» **Work required**
Could you write out exactly the lines from the one that contains "13 A comprehensive" through the last line of the listing below, both included and nothing more?

==*==

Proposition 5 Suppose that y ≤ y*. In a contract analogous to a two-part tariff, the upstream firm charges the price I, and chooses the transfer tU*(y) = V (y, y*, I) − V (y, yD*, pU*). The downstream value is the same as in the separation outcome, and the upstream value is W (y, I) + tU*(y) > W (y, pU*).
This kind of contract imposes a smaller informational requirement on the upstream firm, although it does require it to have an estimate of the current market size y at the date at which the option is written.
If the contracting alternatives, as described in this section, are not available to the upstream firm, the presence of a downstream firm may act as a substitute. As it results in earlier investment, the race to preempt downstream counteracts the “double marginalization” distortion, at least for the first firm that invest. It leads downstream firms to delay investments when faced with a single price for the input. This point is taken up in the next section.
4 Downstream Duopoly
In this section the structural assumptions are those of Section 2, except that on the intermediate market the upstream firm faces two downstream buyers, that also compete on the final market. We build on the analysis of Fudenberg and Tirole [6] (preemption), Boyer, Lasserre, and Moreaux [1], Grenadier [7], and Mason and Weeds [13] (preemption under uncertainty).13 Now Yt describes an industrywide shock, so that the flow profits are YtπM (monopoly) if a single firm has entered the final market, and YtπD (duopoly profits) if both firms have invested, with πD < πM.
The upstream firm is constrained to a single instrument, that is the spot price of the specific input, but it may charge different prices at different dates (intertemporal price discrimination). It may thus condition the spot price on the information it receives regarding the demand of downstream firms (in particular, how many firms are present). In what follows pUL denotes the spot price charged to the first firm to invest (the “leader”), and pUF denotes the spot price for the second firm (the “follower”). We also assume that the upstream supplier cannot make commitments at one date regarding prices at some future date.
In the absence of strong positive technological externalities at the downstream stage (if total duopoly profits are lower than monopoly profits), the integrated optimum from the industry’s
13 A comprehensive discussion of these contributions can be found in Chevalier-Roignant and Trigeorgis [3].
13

==*==

» **Task response**
13 A comprehensive discussion of these contributions can be found in Chevalier-Roignant and Trigeorgis [3].
13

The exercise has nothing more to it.